With a sigh, I set those thoughts away for later examination, refusing to sully this outing. The horses clopped beside each other down the lane, an apple orchard at our sides. Hugh glanced around surreptitiously before grabbing an apple and tossing it to me. He took a second and chomped into it with no decorum.
“I have come to find myself quite fond of this part of the country. It’s quite beautiful,” I said, desperate to move on to easier topics.
“You have?” he asked, throat bobbing in that infuriatingly attractive manner.
“Yes, and your weather is quite fine here. Every fine day, I expect will be the last of the year, but it never seems to be.”
“We seem to have had a stroke of luck today.” His voice was thick and strained in an unfamiliar way. “Kate, I… I hope you find Kent to your liking. And Thornton. I—the countryside was bereft in your absence.”
“I do not expect to leave for Lincolnshire again in the near future. You may assure the countryside of my continued presence.”
I sensed more than heard the weight of his exhale. “That is good to hear.”
“I discovered on my trip that my home is no longer in Lincolnshire.”
“I… I know I should express my regrets, but I find I cannot. I find I much prefer… that is—damn it all! Kate, I missed you like the devil!”
Perseus started at the abrupt shift in his tone, dancing restlessly forward until Hugh pulled back on the reins. I urged Andromeda to a stop. Hugh tossed one leg over and hopped to the ground, grabbing at my mount’s reins and tying them both to a nearby post. He appeared at my side, catching my hips as I dismounted before settling me onto the path. Releasing me just as quickly, Hugh began to pace to and fro in front of me, agitation clear in his countenance. It was… I had never seen him so… My mouth hung open in unladylike astonishment and I could not bring myself to care.
“I missed you.” He said, finally ceasing his pacing and facing me. “And I am so damn tired of doing things properly. I was so caught up in doing what was correct that I forgot to do what wasright. I wasn’t supposed to care about Michael, and it cost me a brother. I knew how to manage the estate best and I lost nearly everything. And you—you, Kate. You weren’t what I was supposed to want and I just—I will doanything—do you understand—anything to keep you. But you must tell me what it is you need, frankly and in the plainest terms. Because if these past few months have proven anything, it is that I have no idea what that is.”
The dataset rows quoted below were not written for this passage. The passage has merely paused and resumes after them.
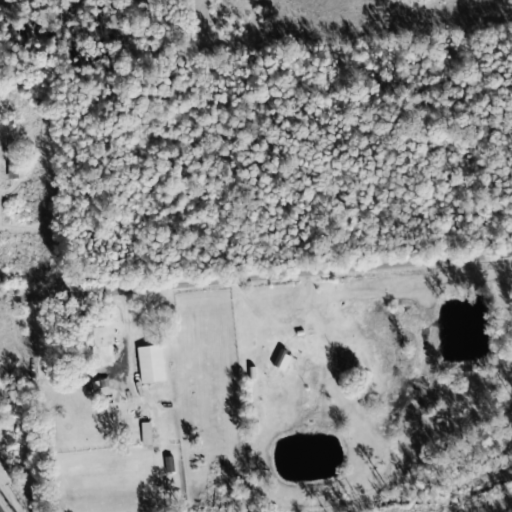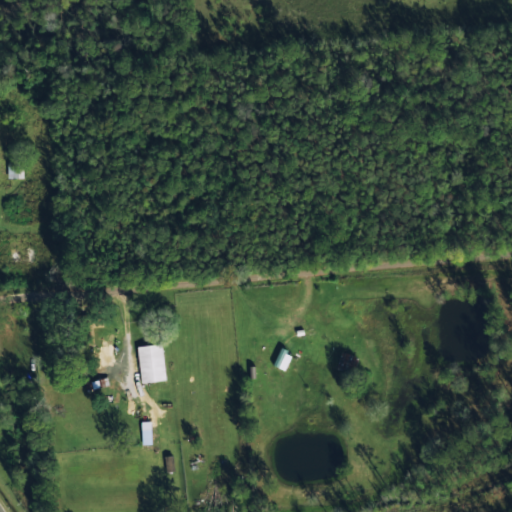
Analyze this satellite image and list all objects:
road: (256, 275)
building: (347, 360)
building: (151, 362)
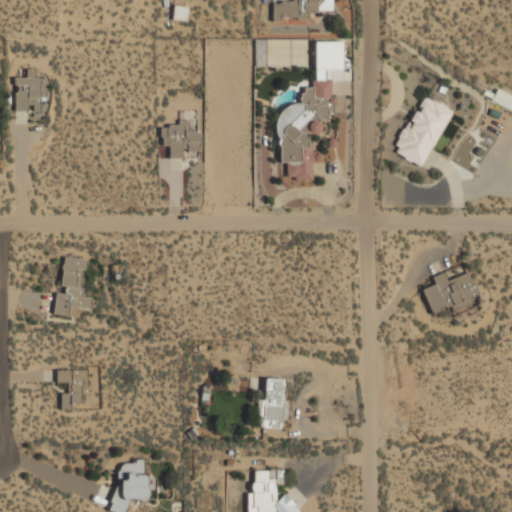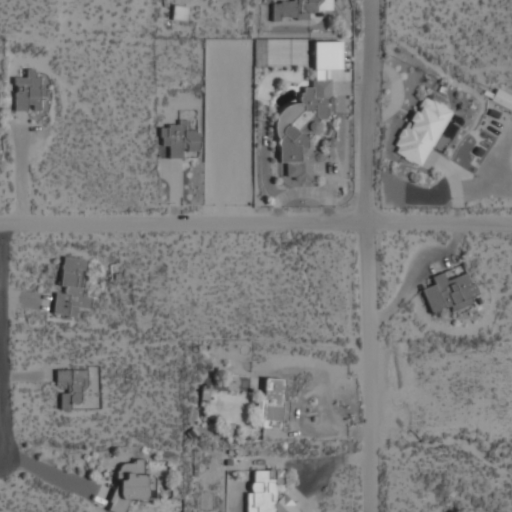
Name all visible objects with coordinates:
building: (298, 8)
building: (294, 9)
building: (180, 12)
building: (179, 13)
building: (28, 90)
building: (27, 92)
building: (502, 99)
building: (307, 115)
building: (302, 126)
building: (421, 130)
building: (420, 131)
building: (178, 139)
building: (180, 139)
road: (255, 222)
road: (366, 255)
building: (70, 289)
building: (448, 292)
road: (3, 357)
building: (70, 386)
building: (271, 405)
building: (130, 485)
building: (267, 493)
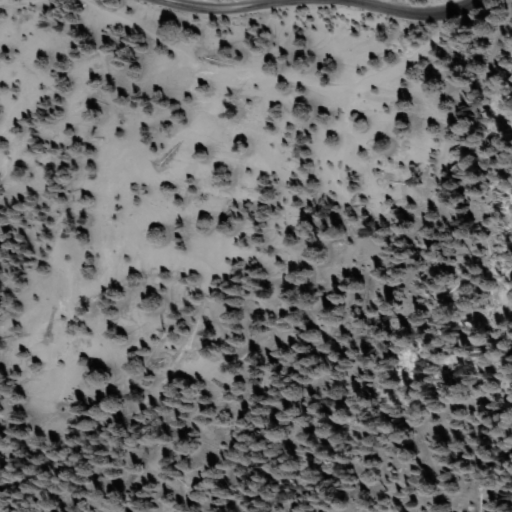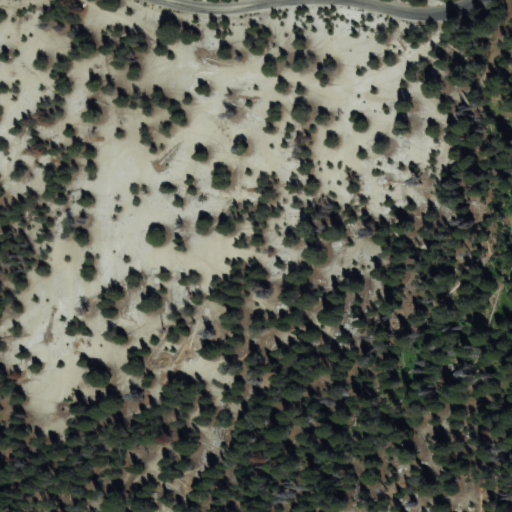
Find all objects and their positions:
road: (315, 1)
road: (487, 9)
He towered over me, chest rising and falling in rapid, heaving breaths. His hands hovered inches above my shoulders, fists clenching every so often. My own chest was heaving under my spencer in time with his. The air between us was thick and present, tangible.
“I have not been hiding my feelings without reason, my lord. I was trying to be the viscountess you wanted.”
Rearing back, he strode over to the fence, dropping his head to rest against a post. “I know,” he said, defeated. He turned to face me, back against the fence. “I know you were. And it was what I thought I wanted but I was wrong. I have been wrong about a great many things, Kate. But never anything as much as I was wrong about this. I cannot go back to the way things were. I cannot play act at what I was taught a husband should be. And I cannot accept a lie, not from you. I want to be married. To you. I want to be your husband in every complicated, messy, beautiful definition of the word. And I wantyoufor my wife. Not a perfect viscountess, just you.”
“What does that mean? For you?”
“I want to tell you when I make mistakes, so we can solve them together. I want to know about all your ridiculously ill-advised matchmaking endeavors, and your music, what it is you giggled with Lady Juliet about in the library, and whatever ridiculous gowns your aunt purchased for you. Anything, everything you wish for me to know. And I need you to tell me if you find something upsetting. Please. Preferably before you reach the point of storming into my study like an avenging angel.”
“I will do my best,” I said. I found my way to his side, leaning against the post as well.
A sigh left him and most of his agitation escaped with the breath. Part of me lamented upsetting him, but it was the truth, and he had asked for the truth. I had been hiding for months, so it wouldn’t be an easy habit to break.
“That is all I can ask, I suppose. I… may I ask something?”
“Yes,” I breathed.
“Were… was… that morning in the study. Was that everything? Or is there something else I should know?”
“It will not upset you to hear it?”
Another sigh. “It will upset me greatly to learn of yet more ways I have failed you. But I cannot rectify that which I am ignorant of.”
He was determined to press on this bruise then. Safest to start with the oldest of wounds then. Time has lessened its sting. “You did not allow me to invite Kit to Christmas last year.”
“I knew that was poorly done as soon as I did it. I am sorry. You have invited him this year, I presume.”
“I have not.”
“There is still time. You should write to him when we return to the house.”
“I do not think it is a good notion.”
“Tell me,” he said. His voice was honey deep and rumbling beside me.
“I would not subject him to your mother’s commentary.” I could not allow anyone I love to be spoken to the way his mother spoke to me.